Some https://datingranking.net/it/incontri-wiccan/ other education mentioned CRP try found the partnership but in these studies the new seemingly small number of users were the fresh new limiting basis [20, 21]
The frequency of vitamin D deficiency was evaluated between outpatient and hospitalized patients groups in this study population. The incidence of vitamin Dstep three deficiency in all-cause hospitalized patients was more frequent ( ). The prevalence of vitamin D3 deficiency in outpatients was 46.3% ( ) and in hospitalized patients was 67.5% ( ). The number of subjects with normal vitamin D3 was 53.7% for outpatients ( ) and for hospitalized patients was 32.4% ( ), respectively (Table 6). Moreover age, ESR, WBC, and CRP medians had higher levels in hospitalized patients.
Finally, B12 levels were measured in 254 patients. The prevalence of low vitamin B12 (<160 pg/mL) was 68% ( ), and the prevalence of normal vitamin B12 level (>160 pg/mL) was 32% ( ) in the group with vitamin D3 deficiency, whereas the prevalence of low vitamin B12 was 51.4% ( ), and the prevalence of normal vitamin B12 (Number 30) was 48.6% ( ) in the normal vitamin D3 group. Vitamin B12 deficiency was more frequently seen in patients with vitamin D3 deficiency ( ) (Table 6).
4. Conversation
Present study did not reflect the true incidence of vitamin D3 deficiency because patients who are thought to lack of vitamin D3 were included in this study. A limited number of studies conducted in Turkey have shown that vitamin D3 deficiency is a common issue during the fall and winter in individuals, particularly for elderly.

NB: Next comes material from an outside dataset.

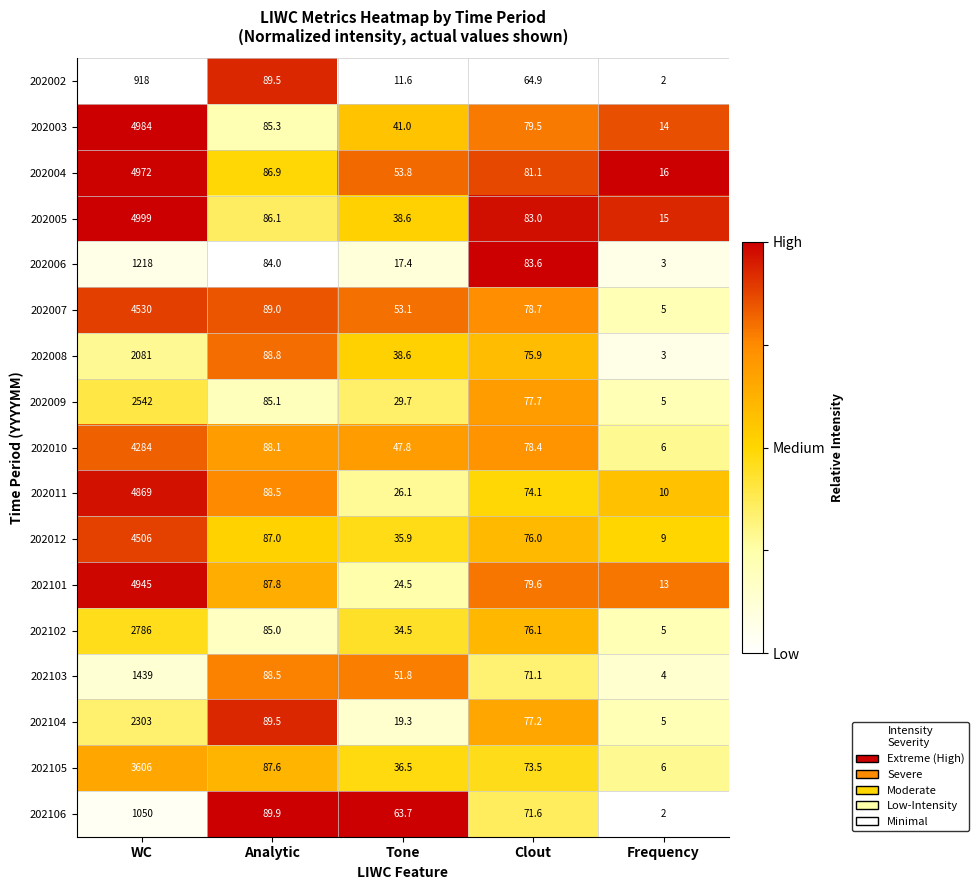

Where does the 202105 series first go above 73?

WC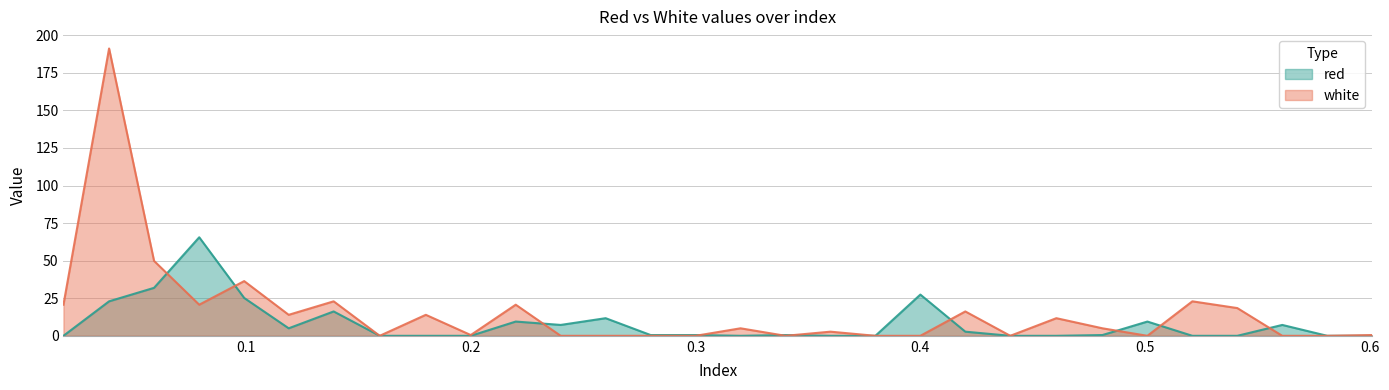

What is the value of the white point at the 16th from the left?

5.0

The deficiency of vitamin D3 is seen in 70–75% of women in our country. Vitamin D3 deficiency rates are 80–84% in the Middle East, 60–65% in Asia, 50–55% in Europe, and 50% in Latin America [16–18]. Female constitutes the majority of patients may be due to less exposure to the sun and the higher prevalence of osteoporosis.

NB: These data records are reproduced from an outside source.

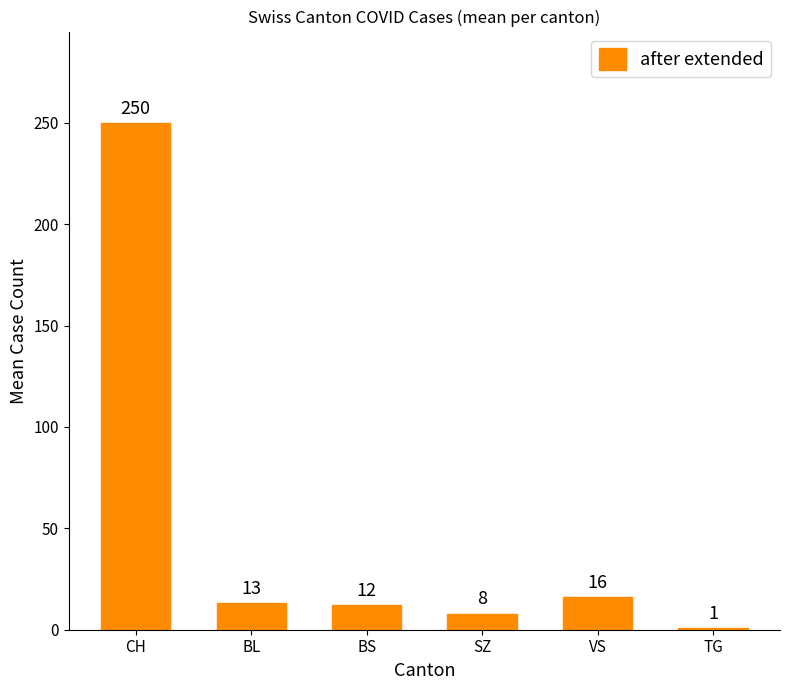

How many categories are shown in the chart?

6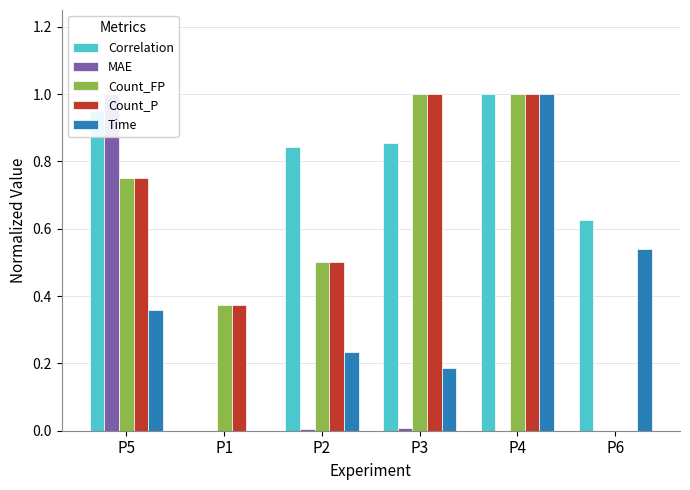

What is the difference between the Count_P values at P6 and P5?

0.8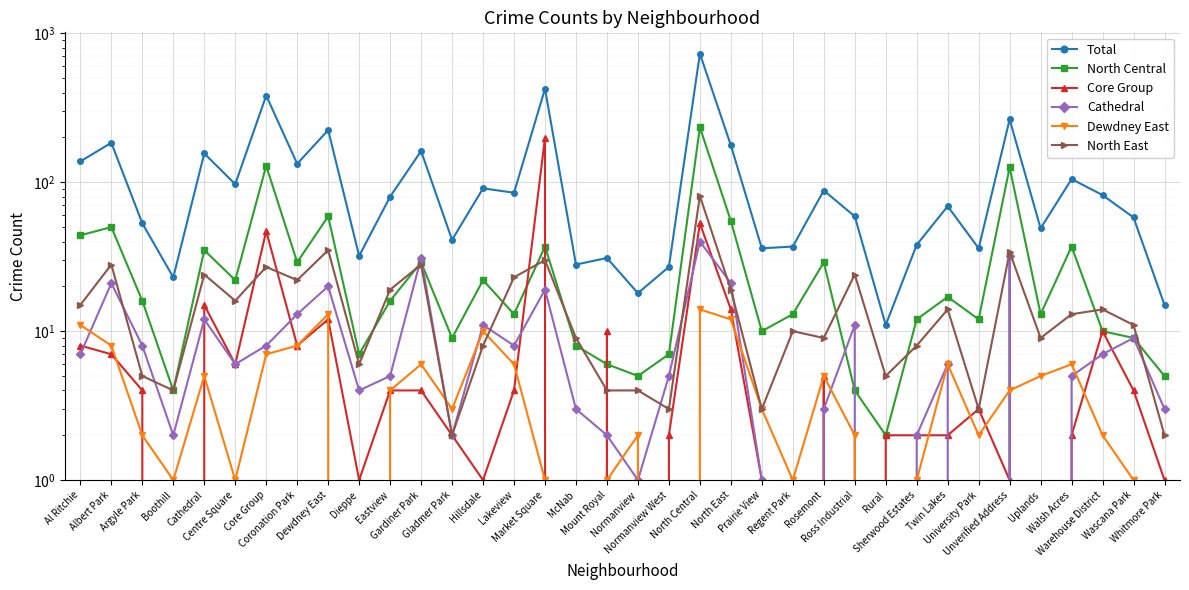

What is the difference between the highest and lowest values at Rural?

11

There was no tall relationship anywhere between years and vitamin D insufficiency and therefore is generally because of personal properties of the read society. But the majority of degree did not stated the partnership anywhere between decades and nutritional D accounts.
In present study we did not find a relationship between vitamin D3 deficiency and inflammatory markers, such as CRP, ESR, and leukocyte counts. In several studies were unknown accompanying diseases, and hospitalization rates [9, 22]. There were no studies evaluating ESR, and leukocyte counts were evaluated in 25-(OH) D3 deficiency.

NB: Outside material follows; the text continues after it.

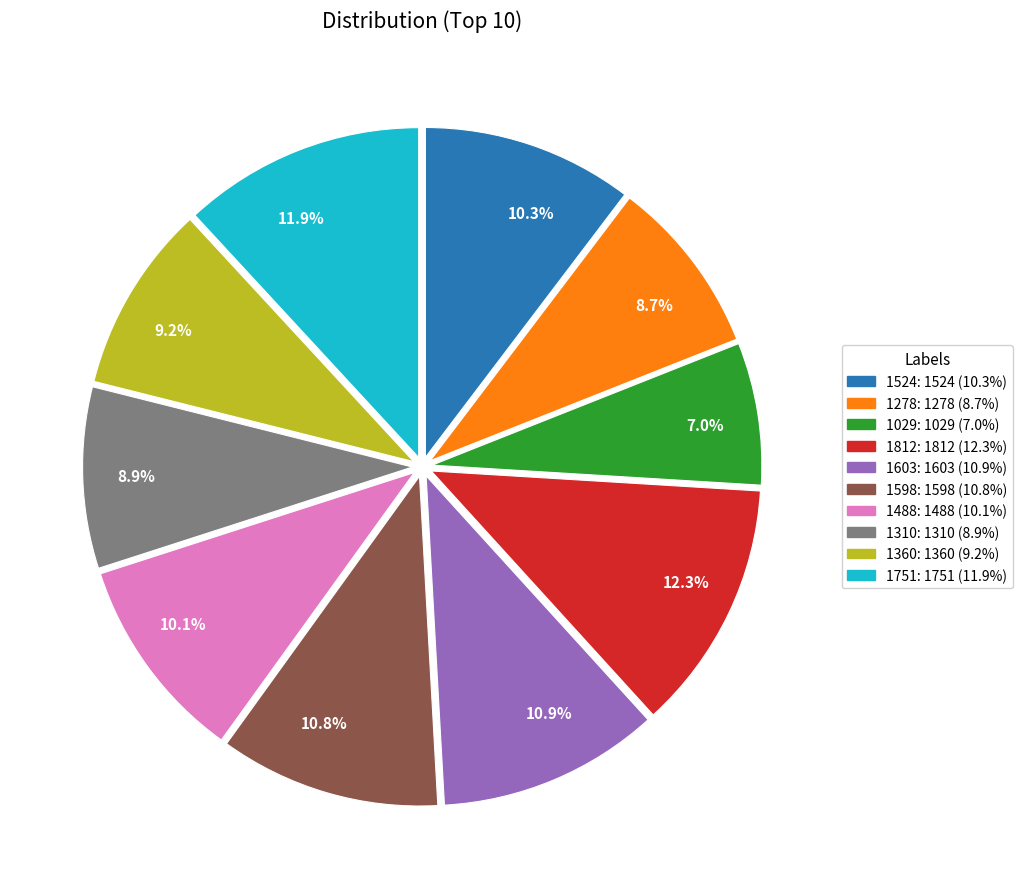

How many slices are in this pie chart?

10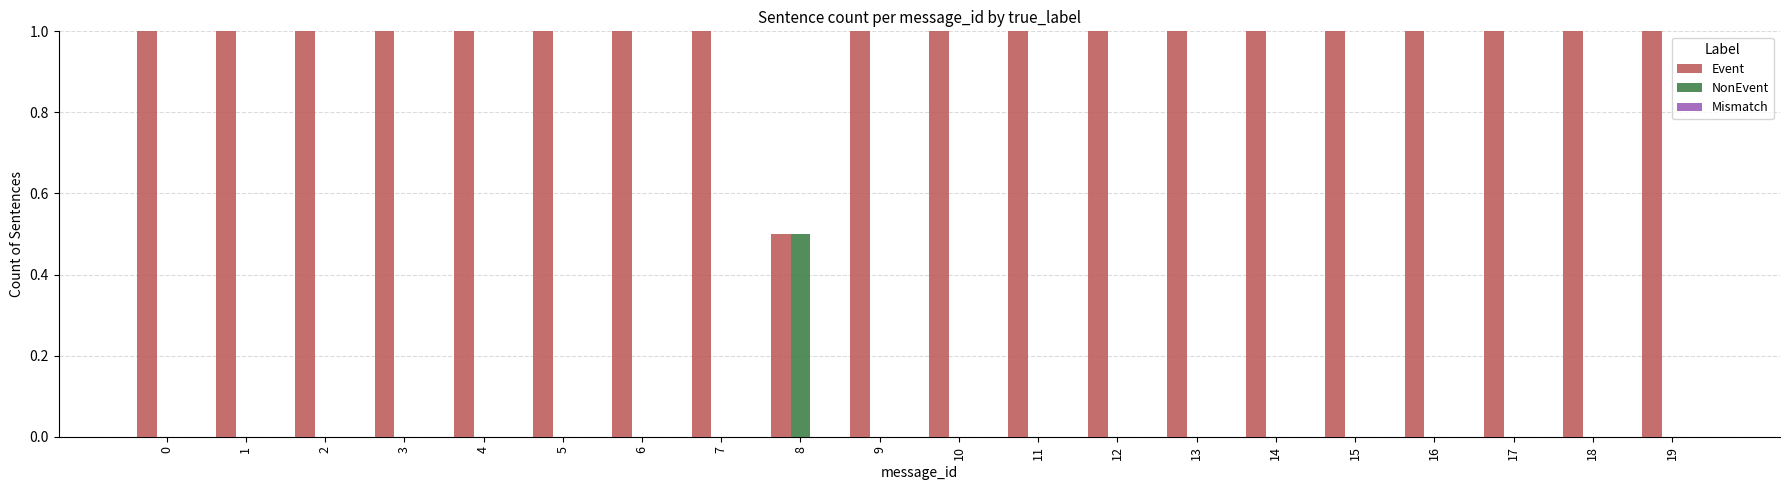

The NonEvent series shows 0.0 at 15. True or false?

True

Sensitive CRP that was not measured is the limitation of the study. To resolve this drawback was categorized patients according to the levels of CRP. Therefore we divided our study populations into subsets according to CRP levels. Firstly, we counted the number of patients with and without vitamin D3 deficiency in CRP normal group. We found no significant difference between two subgroups. Secondly, we separated the study population into CRP normal and significantly high CRP groups. We found no significant difference between the last subgroups again. The reason for this classification was to evaluate the frequency of vitamin D3 deficiency in out-patients with important high level of CRP. Finally, we applied correlation analysis between the level of CRP and 25-(OH) D3. But a relationship between the level of CRP and 25-(OH) D3 was not found in all our analyses. In other words, we did not observe an association between vitamin D deficiency and CRP levels anyway.
Patients’ age, serum albumin, CRP, and ESR levels, leukocyte counts, and creatinine values were significantly different between ambulatory and hospitalized patients. The medians of inflammatory markers of hospitalized patients were higher compared to those of ambulatory patients except albumin levels. In addition, the frequency of 25-(OH) D3 deficiency was higher once again in hospitalized patients. These also mean that 25-(OH) D3 deficiency aggravates all-cause diseases, which is associated with the course of inflammation and infection but not CRP levels.